## start EXTRACT PROVIDED
On 8/10/23 07:01, Dan Carpenter wrote:
> On Wed, Aug 09, 2023 at 08:02:05PM +0200, Michael Straube wrote:
>> On 8/9/23 14:21, Greg KH wrote:
>>> On Sat, Aug 05, 2023 at 09:51:14AM +0200, Michael Straube wrote:
>>>> Replace strncpy with strscpy in two places where the destination buffer
>>>> should be NUL-terminated. Found by checkpatch.
>>>>
>>>> WARNING: Prefer strscpy, strscpy_pad, or __nonstring over strncpy - see: https://github.com/KSPP/linux/issues/90
>>>
>>> If a global search/replace could be done, it would have happend a long
>>> time ago.
>>>
>>> How was this tested?  The functions work differently, are you sure there
>>> is no change in functionality here?
>>>
>>
>> It was only compile tested. To me it looked as it does not change
>> functionality, but looking a bit deeper at it I'm not sure anymore.
>> So, we should leave it as is.
## end EXTRACT PROVIDED
SHORT TASK 1
In the mailing list thread about replacing strncpy, change "checkpatch" to "sparse" and copy out everything from "On 8/10/23 07:01, Dan" down to "Found by checkpatch.".
SHORT TASK 2
Write what comes next in the mailing list discussion about swapping strncpy for strscpy, starting right after its last line.
## start LISTING
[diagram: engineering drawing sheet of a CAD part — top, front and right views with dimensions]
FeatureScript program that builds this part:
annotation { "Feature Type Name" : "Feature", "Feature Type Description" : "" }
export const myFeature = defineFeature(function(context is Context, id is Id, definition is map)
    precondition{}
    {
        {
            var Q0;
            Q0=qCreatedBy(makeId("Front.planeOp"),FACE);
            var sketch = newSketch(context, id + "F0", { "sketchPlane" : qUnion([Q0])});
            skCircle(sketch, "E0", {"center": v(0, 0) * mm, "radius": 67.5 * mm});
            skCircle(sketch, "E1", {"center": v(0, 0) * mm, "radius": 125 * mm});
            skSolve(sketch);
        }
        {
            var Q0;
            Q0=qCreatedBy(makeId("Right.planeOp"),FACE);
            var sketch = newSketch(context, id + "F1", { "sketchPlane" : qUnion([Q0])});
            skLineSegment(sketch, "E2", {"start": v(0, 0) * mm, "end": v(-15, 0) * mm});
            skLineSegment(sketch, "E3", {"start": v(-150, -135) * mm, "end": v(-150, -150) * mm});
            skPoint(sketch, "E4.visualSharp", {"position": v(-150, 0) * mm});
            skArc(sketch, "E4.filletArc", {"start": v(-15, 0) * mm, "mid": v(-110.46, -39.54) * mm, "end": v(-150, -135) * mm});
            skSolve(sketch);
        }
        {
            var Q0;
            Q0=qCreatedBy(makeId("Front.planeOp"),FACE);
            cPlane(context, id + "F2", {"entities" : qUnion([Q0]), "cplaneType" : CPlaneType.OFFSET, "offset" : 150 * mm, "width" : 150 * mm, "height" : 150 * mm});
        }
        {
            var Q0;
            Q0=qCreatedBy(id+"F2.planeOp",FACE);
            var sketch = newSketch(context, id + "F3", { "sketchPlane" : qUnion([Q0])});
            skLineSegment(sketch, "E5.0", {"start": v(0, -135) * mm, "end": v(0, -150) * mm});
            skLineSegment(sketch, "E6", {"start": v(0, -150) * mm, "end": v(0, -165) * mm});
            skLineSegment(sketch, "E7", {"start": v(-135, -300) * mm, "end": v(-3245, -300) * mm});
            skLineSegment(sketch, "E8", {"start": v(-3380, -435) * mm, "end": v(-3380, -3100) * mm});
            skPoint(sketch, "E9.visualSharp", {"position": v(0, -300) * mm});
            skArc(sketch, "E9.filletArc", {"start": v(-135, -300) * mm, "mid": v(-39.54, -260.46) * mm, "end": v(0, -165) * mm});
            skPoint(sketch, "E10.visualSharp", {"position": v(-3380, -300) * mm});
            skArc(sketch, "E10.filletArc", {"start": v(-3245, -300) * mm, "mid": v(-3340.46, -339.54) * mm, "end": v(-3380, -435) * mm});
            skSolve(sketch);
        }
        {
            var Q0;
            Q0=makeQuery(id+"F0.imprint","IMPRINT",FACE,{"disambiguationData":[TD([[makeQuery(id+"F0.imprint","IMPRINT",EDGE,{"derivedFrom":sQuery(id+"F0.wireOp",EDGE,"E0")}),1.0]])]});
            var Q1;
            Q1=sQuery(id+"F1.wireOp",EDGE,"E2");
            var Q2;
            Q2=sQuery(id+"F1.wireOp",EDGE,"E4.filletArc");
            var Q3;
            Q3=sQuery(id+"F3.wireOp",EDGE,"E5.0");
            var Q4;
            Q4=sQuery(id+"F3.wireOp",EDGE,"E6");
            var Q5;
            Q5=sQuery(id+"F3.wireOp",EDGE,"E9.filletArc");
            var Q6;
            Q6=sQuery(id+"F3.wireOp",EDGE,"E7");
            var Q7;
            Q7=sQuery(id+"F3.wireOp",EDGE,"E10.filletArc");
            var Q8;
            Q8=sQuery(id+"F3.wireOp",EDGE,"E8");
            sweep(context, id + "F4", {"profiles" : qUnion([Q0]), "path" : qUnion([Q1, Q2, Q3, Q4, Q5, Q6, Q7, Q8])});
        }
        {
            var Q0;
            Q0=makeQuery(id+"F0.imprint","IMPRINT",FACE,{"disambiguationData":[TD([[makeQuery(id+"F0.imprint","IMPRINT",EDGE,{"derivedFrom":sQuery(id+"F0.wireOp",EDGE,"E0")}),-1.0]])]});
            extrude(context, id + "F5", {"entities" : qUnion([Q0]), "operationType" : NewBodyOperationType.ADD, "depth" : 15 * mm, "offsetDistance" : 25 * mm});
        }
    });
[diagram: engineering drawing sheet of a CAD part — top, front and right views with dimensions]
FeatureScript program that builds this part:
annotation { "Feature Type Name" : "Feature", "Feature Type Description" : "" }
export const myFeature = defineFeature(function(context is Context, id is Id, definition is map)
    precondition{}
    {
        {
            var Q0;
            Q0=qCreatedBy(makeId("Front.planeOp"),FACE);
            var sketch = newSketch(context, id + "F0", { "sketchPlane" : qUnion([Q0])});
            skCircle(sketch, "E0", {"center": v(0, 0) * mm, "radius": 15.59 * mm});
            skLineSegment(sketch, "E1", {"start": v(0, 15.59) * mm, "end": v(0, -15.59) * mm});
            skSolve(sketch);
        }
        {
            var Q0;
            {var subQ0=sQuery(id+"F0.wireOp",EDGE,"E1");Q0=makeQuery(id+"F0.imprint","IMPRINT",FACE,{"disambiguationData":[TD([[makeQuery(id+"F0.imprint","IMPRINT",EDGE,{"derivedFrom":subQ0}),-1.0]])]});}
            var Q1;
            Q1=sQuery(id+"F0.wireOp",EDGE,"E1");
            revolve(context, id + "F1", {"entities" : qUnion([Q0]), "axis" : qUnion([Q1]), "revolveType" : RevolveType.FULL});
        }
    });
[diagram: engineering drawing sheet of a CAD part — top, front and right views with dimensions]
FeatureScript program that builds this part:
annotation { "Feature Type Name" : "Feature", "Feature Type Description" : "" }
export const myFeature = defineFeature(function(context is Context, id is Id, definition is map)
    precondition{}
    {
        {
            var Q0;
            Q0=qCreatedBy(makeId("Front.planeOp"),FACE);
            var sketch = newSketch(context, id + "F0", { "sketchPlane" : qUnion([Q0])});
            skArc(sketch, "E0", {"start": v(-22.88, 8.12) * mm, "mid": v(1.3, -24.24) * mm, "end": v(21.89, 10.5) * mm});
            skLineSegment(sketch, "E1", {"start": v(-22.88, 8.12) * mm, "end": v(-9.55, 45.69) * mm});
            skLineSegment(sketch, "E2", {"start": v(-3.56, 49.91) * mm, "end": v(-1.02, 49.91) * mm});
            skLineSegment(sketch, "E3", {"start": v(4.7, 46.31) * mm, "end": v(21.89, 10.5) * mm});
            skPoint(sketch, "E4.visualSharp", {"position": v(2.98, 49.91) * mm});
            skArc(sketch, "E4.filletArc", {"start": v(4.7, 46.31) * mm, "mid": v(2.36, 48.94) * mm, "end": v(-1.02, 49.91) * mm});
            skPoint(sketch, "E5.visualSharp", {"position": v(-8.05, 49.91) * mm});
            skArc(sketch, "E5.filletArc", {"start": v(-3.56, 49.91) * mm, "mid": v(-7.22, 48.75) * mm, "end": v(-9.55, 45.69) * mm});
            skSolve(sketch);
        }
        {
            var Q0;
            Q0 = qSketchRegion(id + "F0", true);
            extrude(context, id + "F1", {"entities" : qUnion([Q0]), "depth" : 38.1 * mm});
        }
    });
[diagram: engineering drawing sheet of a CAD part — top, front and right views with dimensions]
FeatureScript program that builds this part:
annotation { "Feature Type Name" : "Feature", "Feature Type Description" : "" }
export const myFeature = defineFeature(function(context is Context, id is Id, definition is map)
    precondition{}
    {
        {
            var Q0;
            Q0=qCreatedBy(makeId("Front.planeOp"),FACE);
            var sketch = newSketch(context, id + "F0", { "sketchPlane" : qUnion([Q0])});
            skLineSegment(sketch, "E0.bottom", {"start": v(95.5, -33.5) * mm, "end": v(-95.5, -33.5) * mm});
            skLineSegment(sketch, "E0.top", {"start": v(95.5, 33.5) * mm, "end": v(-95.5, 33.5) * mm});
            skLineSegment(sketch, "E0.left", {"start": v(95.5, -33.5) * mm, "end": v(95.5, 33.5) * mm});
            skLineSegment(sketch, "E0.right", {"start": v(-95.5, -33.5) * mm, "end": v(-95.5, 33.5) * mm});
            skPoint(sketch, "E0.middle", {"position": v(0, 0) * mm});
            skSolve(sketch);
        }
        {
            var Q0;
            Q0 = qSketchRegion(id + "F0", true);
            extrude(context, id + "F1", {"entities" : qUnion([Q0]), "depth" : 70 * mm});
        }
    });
## end LISTING
OUTPUT 1
On 8/10/23 07:01, Dan Carpenter wrote:
> On Wed, Aug 09, 2023 at 08:02:05PM +0200, Michael Straube wrote:
>> On 8/9/23 14:21, Greg KH wrote:
>>> On Sat, Aug 05, 2023 at 09:51:14AM +0200, Michael Straube wrote:
>>>> Replace strncpy with strscpy in two places where the destination buffer
>>>> should be NUL-terminated. Found by sparse.

OUTPUT 2
> 
> So there are three main differences between strncpy() and strcpy().
> 
> 1) The return.
> 2) strncpy() will always write net->hidden_ssid_len bytes.  If the
>     string to copy is smaller than net->hidden_ssid_len bytes it will
>     fill the rest with zeroes.  This can be important for preventing
>     information leaks.
> 3) strscpy() will always add a NUL terminator where strncpy() just
>     truncates a too long string without adding a terminator.
> 
> We want #3.  We don't care about #1.  The only thing to check is #2.
> 
> regards,
> dan carpenter
> 

Thank you Dan,

so in this case we should/could replace strncpy with strscpy_pad,
correct?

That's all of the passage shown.